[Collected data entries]
#####

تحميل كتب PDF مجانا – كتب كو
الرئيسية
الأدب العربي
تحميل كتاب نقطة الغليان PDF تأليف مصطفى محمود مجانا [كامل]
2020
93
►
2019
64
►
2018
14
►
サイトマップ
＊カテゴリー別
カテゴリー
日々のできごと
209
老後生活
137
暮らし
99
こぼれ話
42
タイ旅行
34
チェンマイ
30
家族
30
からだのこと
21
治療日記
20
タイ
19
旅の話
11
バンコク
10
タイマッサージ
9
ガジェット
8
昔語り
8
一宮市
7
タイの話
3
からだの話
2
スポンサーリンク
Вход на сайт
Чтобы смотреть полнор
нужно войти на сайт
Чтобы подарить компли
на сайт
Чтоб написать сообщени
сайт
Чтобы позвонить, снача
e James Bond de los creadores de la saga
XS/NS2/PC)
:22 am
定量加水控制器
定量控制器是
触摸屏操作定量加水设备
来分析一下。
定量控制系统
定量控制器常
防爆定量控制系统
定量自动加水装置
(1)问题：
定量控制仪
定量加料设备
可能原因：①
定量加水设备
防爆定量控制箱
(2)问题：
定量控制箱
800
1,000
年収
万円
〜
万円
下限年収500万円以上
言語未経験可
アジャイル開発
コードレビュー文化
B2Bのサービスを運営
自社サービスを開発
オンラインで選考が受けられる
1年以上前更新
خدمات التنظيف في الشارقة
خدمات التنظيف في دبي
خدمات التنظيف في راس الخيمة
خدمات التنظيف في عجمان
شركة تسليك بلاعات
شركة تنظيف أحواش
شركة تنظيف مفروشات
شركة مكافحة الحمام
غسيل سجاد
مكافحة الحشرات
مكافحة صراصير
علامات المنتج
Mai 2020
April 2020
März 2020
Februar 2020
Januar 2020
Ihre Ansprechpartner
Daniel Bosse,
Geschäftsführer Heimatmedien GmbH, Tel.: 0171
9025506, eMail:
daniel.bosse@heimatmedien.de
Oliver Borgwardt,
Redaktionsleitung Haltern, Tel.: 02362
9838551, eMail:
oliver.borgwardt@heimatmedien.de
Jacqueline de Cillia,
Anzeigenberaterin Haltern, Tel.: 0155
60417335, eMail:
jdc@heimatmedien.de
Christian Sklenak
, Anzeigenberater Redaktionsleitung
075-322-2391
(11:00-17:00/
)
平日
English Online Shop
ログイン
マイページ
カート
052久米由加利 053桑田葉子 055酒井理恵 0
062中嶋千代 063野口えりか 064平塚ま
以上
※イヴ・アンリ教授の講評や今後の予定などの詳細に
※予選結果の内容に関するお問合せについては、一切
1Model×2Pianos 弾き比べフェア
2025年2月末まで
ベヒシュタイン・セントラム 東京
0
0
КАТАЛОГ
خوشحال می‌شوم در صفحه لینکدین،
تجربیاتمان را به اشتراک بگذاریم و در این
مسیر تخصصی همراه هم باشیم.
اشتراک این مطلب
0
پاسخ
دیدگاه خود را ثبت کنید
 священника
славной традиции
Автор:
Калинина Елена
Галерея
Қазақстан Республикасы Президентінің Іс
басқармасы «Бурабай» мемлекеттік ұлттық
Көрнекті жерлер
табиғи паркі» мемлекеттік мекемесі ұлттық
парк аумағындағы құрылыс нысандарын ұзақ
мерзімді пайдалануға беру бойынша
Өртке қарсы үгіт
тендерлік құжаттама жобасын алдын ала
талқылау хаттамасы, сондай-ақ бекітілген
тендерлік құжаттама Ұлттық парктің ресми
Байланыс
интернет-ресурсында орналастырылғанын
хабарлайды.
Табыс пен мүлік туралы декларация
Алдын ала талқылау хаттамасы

#####

# Task details:
Transcribe every entry above line by line, keeping each line unchanged.

# Written solution:
تحميل كتب PDF مجانا – كتب كو
الرئيسية
الأدب العربي
تحميل كتاب نقطة الغليان PDF تأليف مصطفى محمود مجانا [كامل]
2020
93
►
2019
64
►
2018
14
►
サイトマップ
＊カテゴリー別
カテゴリー
日々のできごと
209
老後生活
137
暮らし
99
こぼれ話
42
タイ旅行
34
チェンマイ
30
家族
30
からだのこと
21
治療日記
20
タイ
19
旅の話
11
バンコク
10
タイマッサージ
9
ガジェット
8
昔語り
8
一宮市
7
タイの話
3
からだの話
2
スポンサーリンク
Вход на сайт
Чтобы смотреть полнор
нужно войти на сайт
Чтобы подарить компли
на сайт
Чтоб написать сообщени
сайт
Чтобы позвонить, снача
e James Bond de los creadores de la saga
XS/NS2/PC)
:22 am
定量加水控制器
定量控制器是
触摸屏操作定量加水设备
来分析一下。
定量控制系统
定量控制器常
防爆定量控制系统
定量自动加水装置
(1)问题：
定量控制仪
定量加料设备
可能原因：①
定量加水设备
防爆定量控制箱
(2)问题：
定量控制箱
800
1,000
年収
万円
〜
万円
下限年収500万円以上
言語未経験可
アジャイル開発
コードレビュー文化
B2Bのサービスを運営
自社サービスを開発
オンラインで選考が受けられる
1年以上前更新
خدمات التنظيف في الشارقة
خدمات التنظيف في دبي
خدمات التنظيف في راس الخيمة
خدمات التنظيف في عجمان
شركة تسليك بلاعات
شركة تنظيف أحواش
شركة تنظيف مفروشات
شركة مكافحة الحمام
غسيل سجاد
مكافحة الحشرات
مكافحة صراصير
علامات المنتج
Mai 2020
April 2020
März 2020
Februar 2020
Januar 2020
Ihre Ansprechpartner
Daniel Bosse,
Geschäftsführer Heimatmedien GmbH, Tel.: 0171
9025506, eMail:
daniel.bosse@heimatmedien.de
Oliver Borgwardt,
Redaktionsleitung Haltern, Tel.: 02362
9838551, eMail:
oliver.borgwardt@heimatmedien.de
Jacqueline de Cillia,
Anzeigenberaterin Haltern, Tel.: 0155
60417335, eMail:
jdc@heimatmedien.de
Christian Sklenak
, Anzeigenberater Redaktionsleitung
075-322-2391
(11:00-17:00/
)
平日
English Online Shop
ログイン
マイページ
カート
052久米由加利 053桑田葉子 055酒井理恵 0
062中嶋千代 063野口えりか 064平塚ま
以上
※イヴ・アンリ教授の講評や今後の予定などの詳細に
※予選結果の内容に関するお問合せについては、一切
1Model×2Pianos 弾き比べフェア
2025年2月末まで
ベヒシュタイン・セントラム 東京
0
0
КАТАЛОГ
خوشحال می‌شوم در صفحه لینکدین،
تجربیاتمان را به اشتراک بگذاریم و در این
مسیر تخصصی همراه هم باشیم.
اشتراک این مطلب
0
پاسخ
دیدگاه خود را ثبت کنید
 священника
славной традиции
Автор:
Калинина Елена
Галерея
Қазақстан Республикасы Президентінің Іс
басқармасы «Бурабай» мемлекеттік ұлттық
Көрнекті жерлер
табиғи паркі» мемлекеттік мекемесі ұлттық
парк аумағындағы құрылыс нысандарын ұзақ
мерзімді пайдалануға беру бойынша
Өртке қарсы үгіт
тендерлік құжаттама жобасын алдын ала
талқылау хаттамасы, сондай-ақ бекітілген
тендерлік құжаттама Ұлттық парктің ресми
Байланыс
интернет-ресурсында орналастырылғанын
хабарлайды.
Табыс пен мүлік туралы декларация
Алдын ала талқылау хаттамасы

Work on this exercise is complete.